Poggia Mauro · Ständerat · 2025-03-06
Poggia Mauro · Ständerat · Genf · Fraktion der Schweizerischen Volkspartei · 2025-03-06
Wortprotokoll
Le Conseil fédéral nous rappelle que nos assureurs-maladie sociaux ont le droit d'association. C'est ainsi que, depuis le 1er janvier 2025, les anciennes Santésuisse et Curafutura n'existent plus et sont fusionnées dans Prio Swiss. Désormais, tous les assureurs LAMal font partie de cette faîtière Prio Swiss; les prérogatives dont disposent nos assureurs peuvent être déléguées à cette société faîtière. En outre, nous avons accepté ici la motion Hegglin Peter 23.4088 sur l'assouplissement de l'obligation de contracter. Cette motion, le 13 mars prochain, sera certainement également acceptée par une majorité du Conseil national, ce qui veut dire que le pouvoir sera donné à nos assureurs-maladie de choisir quels sont les professionnels de la santé avec lesquels ils vont vouloir travailler.
Cela veut dire que Prio Swiss pourra négocier les tarifs et trier, choisir, éliminer les professionnels de la santé avec lesquels elle ne veut pas travailler. En d'autres mots, Prio Swiss aura un droit de vie et de mort économique à l'égard des acteurs de la santé, qui sont des acteurs autorisés à travailler, puisque les autorités sanitaires cantonales considèrent qu'ils ont les capacités pour le faire. A partir de là, vous devrez évidemment, avant de vous rendre chez un professionnel de la santé, vous assurer qu'il est bien reconnu par votre assureur, faute de quoi vous le payerez de votre poche. J'ai le sentiment, chères et chers collègues, que nous sommes tous des grenouilles dans une casserole, avec la température qui est en train d'augmenter.
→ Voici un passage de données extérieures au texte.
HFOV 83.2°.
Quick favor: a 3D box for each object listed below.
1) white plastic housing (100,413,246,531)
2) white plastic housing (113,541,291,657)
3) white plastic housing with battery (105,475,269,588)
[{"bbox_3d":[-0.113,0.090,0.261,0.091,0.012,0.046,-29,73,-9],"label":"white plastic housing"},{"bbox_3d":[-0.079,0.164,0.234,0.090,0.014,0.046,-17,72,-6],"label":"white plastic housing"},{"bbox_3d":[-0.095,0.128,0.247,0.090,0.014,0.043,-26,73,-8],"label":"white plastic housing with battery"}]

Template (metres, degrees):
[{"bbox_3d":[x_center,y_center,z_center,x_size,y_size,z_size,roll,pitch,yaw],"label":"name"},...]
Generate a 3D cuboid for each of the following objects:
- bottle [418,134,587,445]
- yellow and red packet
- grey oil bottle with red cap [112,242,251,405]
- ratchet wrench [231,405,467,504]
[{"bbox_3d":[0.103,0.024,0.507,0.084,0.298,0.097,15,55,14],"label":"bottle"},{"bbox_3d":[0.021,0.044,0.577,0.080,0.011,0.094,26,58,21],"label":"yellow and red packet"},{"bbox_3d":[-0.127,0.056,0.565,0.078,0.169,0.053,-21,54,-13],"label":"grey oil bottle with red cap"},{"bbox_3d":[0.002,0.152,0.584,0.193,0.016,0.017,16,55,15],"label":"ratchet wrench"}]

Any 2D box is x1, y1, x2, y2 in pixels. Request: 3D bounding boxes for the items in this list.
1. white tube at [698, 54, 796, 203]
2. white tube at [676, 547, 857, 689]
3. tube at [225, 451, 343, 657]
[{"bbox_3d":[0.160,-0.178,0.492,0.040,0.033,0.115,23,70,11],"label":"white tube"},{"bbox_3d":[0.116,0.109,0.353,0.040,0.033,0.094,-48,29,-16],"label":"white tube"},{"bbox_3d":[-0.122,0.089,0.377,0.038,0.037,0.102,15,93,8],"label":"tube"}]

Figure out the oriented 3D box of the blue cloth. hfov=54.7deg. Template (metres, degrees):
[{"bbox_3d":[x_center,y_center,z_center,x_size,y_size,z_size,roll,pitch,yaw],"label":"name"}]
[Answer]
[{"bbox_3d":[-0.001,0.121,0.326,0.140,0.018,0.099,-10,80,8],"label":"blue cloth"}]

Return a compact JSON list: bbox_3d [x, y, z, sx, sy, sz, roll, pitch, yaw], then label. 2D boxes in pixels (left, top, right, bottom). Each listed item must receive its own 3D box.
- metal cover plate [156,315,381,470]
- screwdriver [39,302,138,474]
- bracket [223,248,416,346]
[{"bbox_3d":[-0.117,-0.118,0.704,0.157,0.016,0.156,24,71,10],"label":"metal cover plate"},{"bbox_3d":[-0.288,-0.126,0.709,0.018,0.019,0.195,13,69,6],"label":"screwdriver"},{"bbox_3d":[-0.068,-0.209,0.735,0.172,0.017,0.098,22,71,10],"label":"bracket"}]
Nous ne savons pas exactement quelle est la température de l'eau, mais je pense que nous devrions sauter de la casserole.
Ce qui m'inquiète, évidemment, c'est que le Conseil fédéral nous répond que tout cela simplifiera les choses. Bien sûr que, en ayant un seul interlocuteur, cela simplifie les choses, puisque nous ne parlons qu'à une seule personne, mais cela veut dire aussi que cet interlocuteur a les pouvoirs de l'ensemble. La dictature aussi simplifie les choses pour le dictateur, et ce n'est pas mon choix de société. De plus, dans notre système helvétique, il n'y a pas d'obligation de séparer juridiquement structurellement ou économiquement, au sein des groupes de sociétés, celles qui travaillent dans l'assurance sociale et celles qui travaillent dans l'assurance privée. Vous voyez donc quel est le pouvoir gigantesque que nous sommes en train de transférer progressivement et, pour la majorité, certainement inconsciemment, à nos assureurs-maladie. Cela est d'autant plus grave que, selon la loi sur la surveillance de l'assurance-maladie, il était prévu que l'Office fédéral de la santé publique puisse exercer une surveillance sur les groupes d'assureurs exerçant la LAMal. Cette surveillance a été supprimée par notre Parlement.
Finalement, nous sommes en train de donner le pouvoir à une entité faîtière qui regroupe l'ensemble des assureurs sans que personne ne la surveille, et le Conseil fédéral trouve que cela est conforme à notre ordre juridique. Nous en [PAGE 101] resterons à cette réponse pour l'instant et nous verrons ce que l'avenir nous réservera.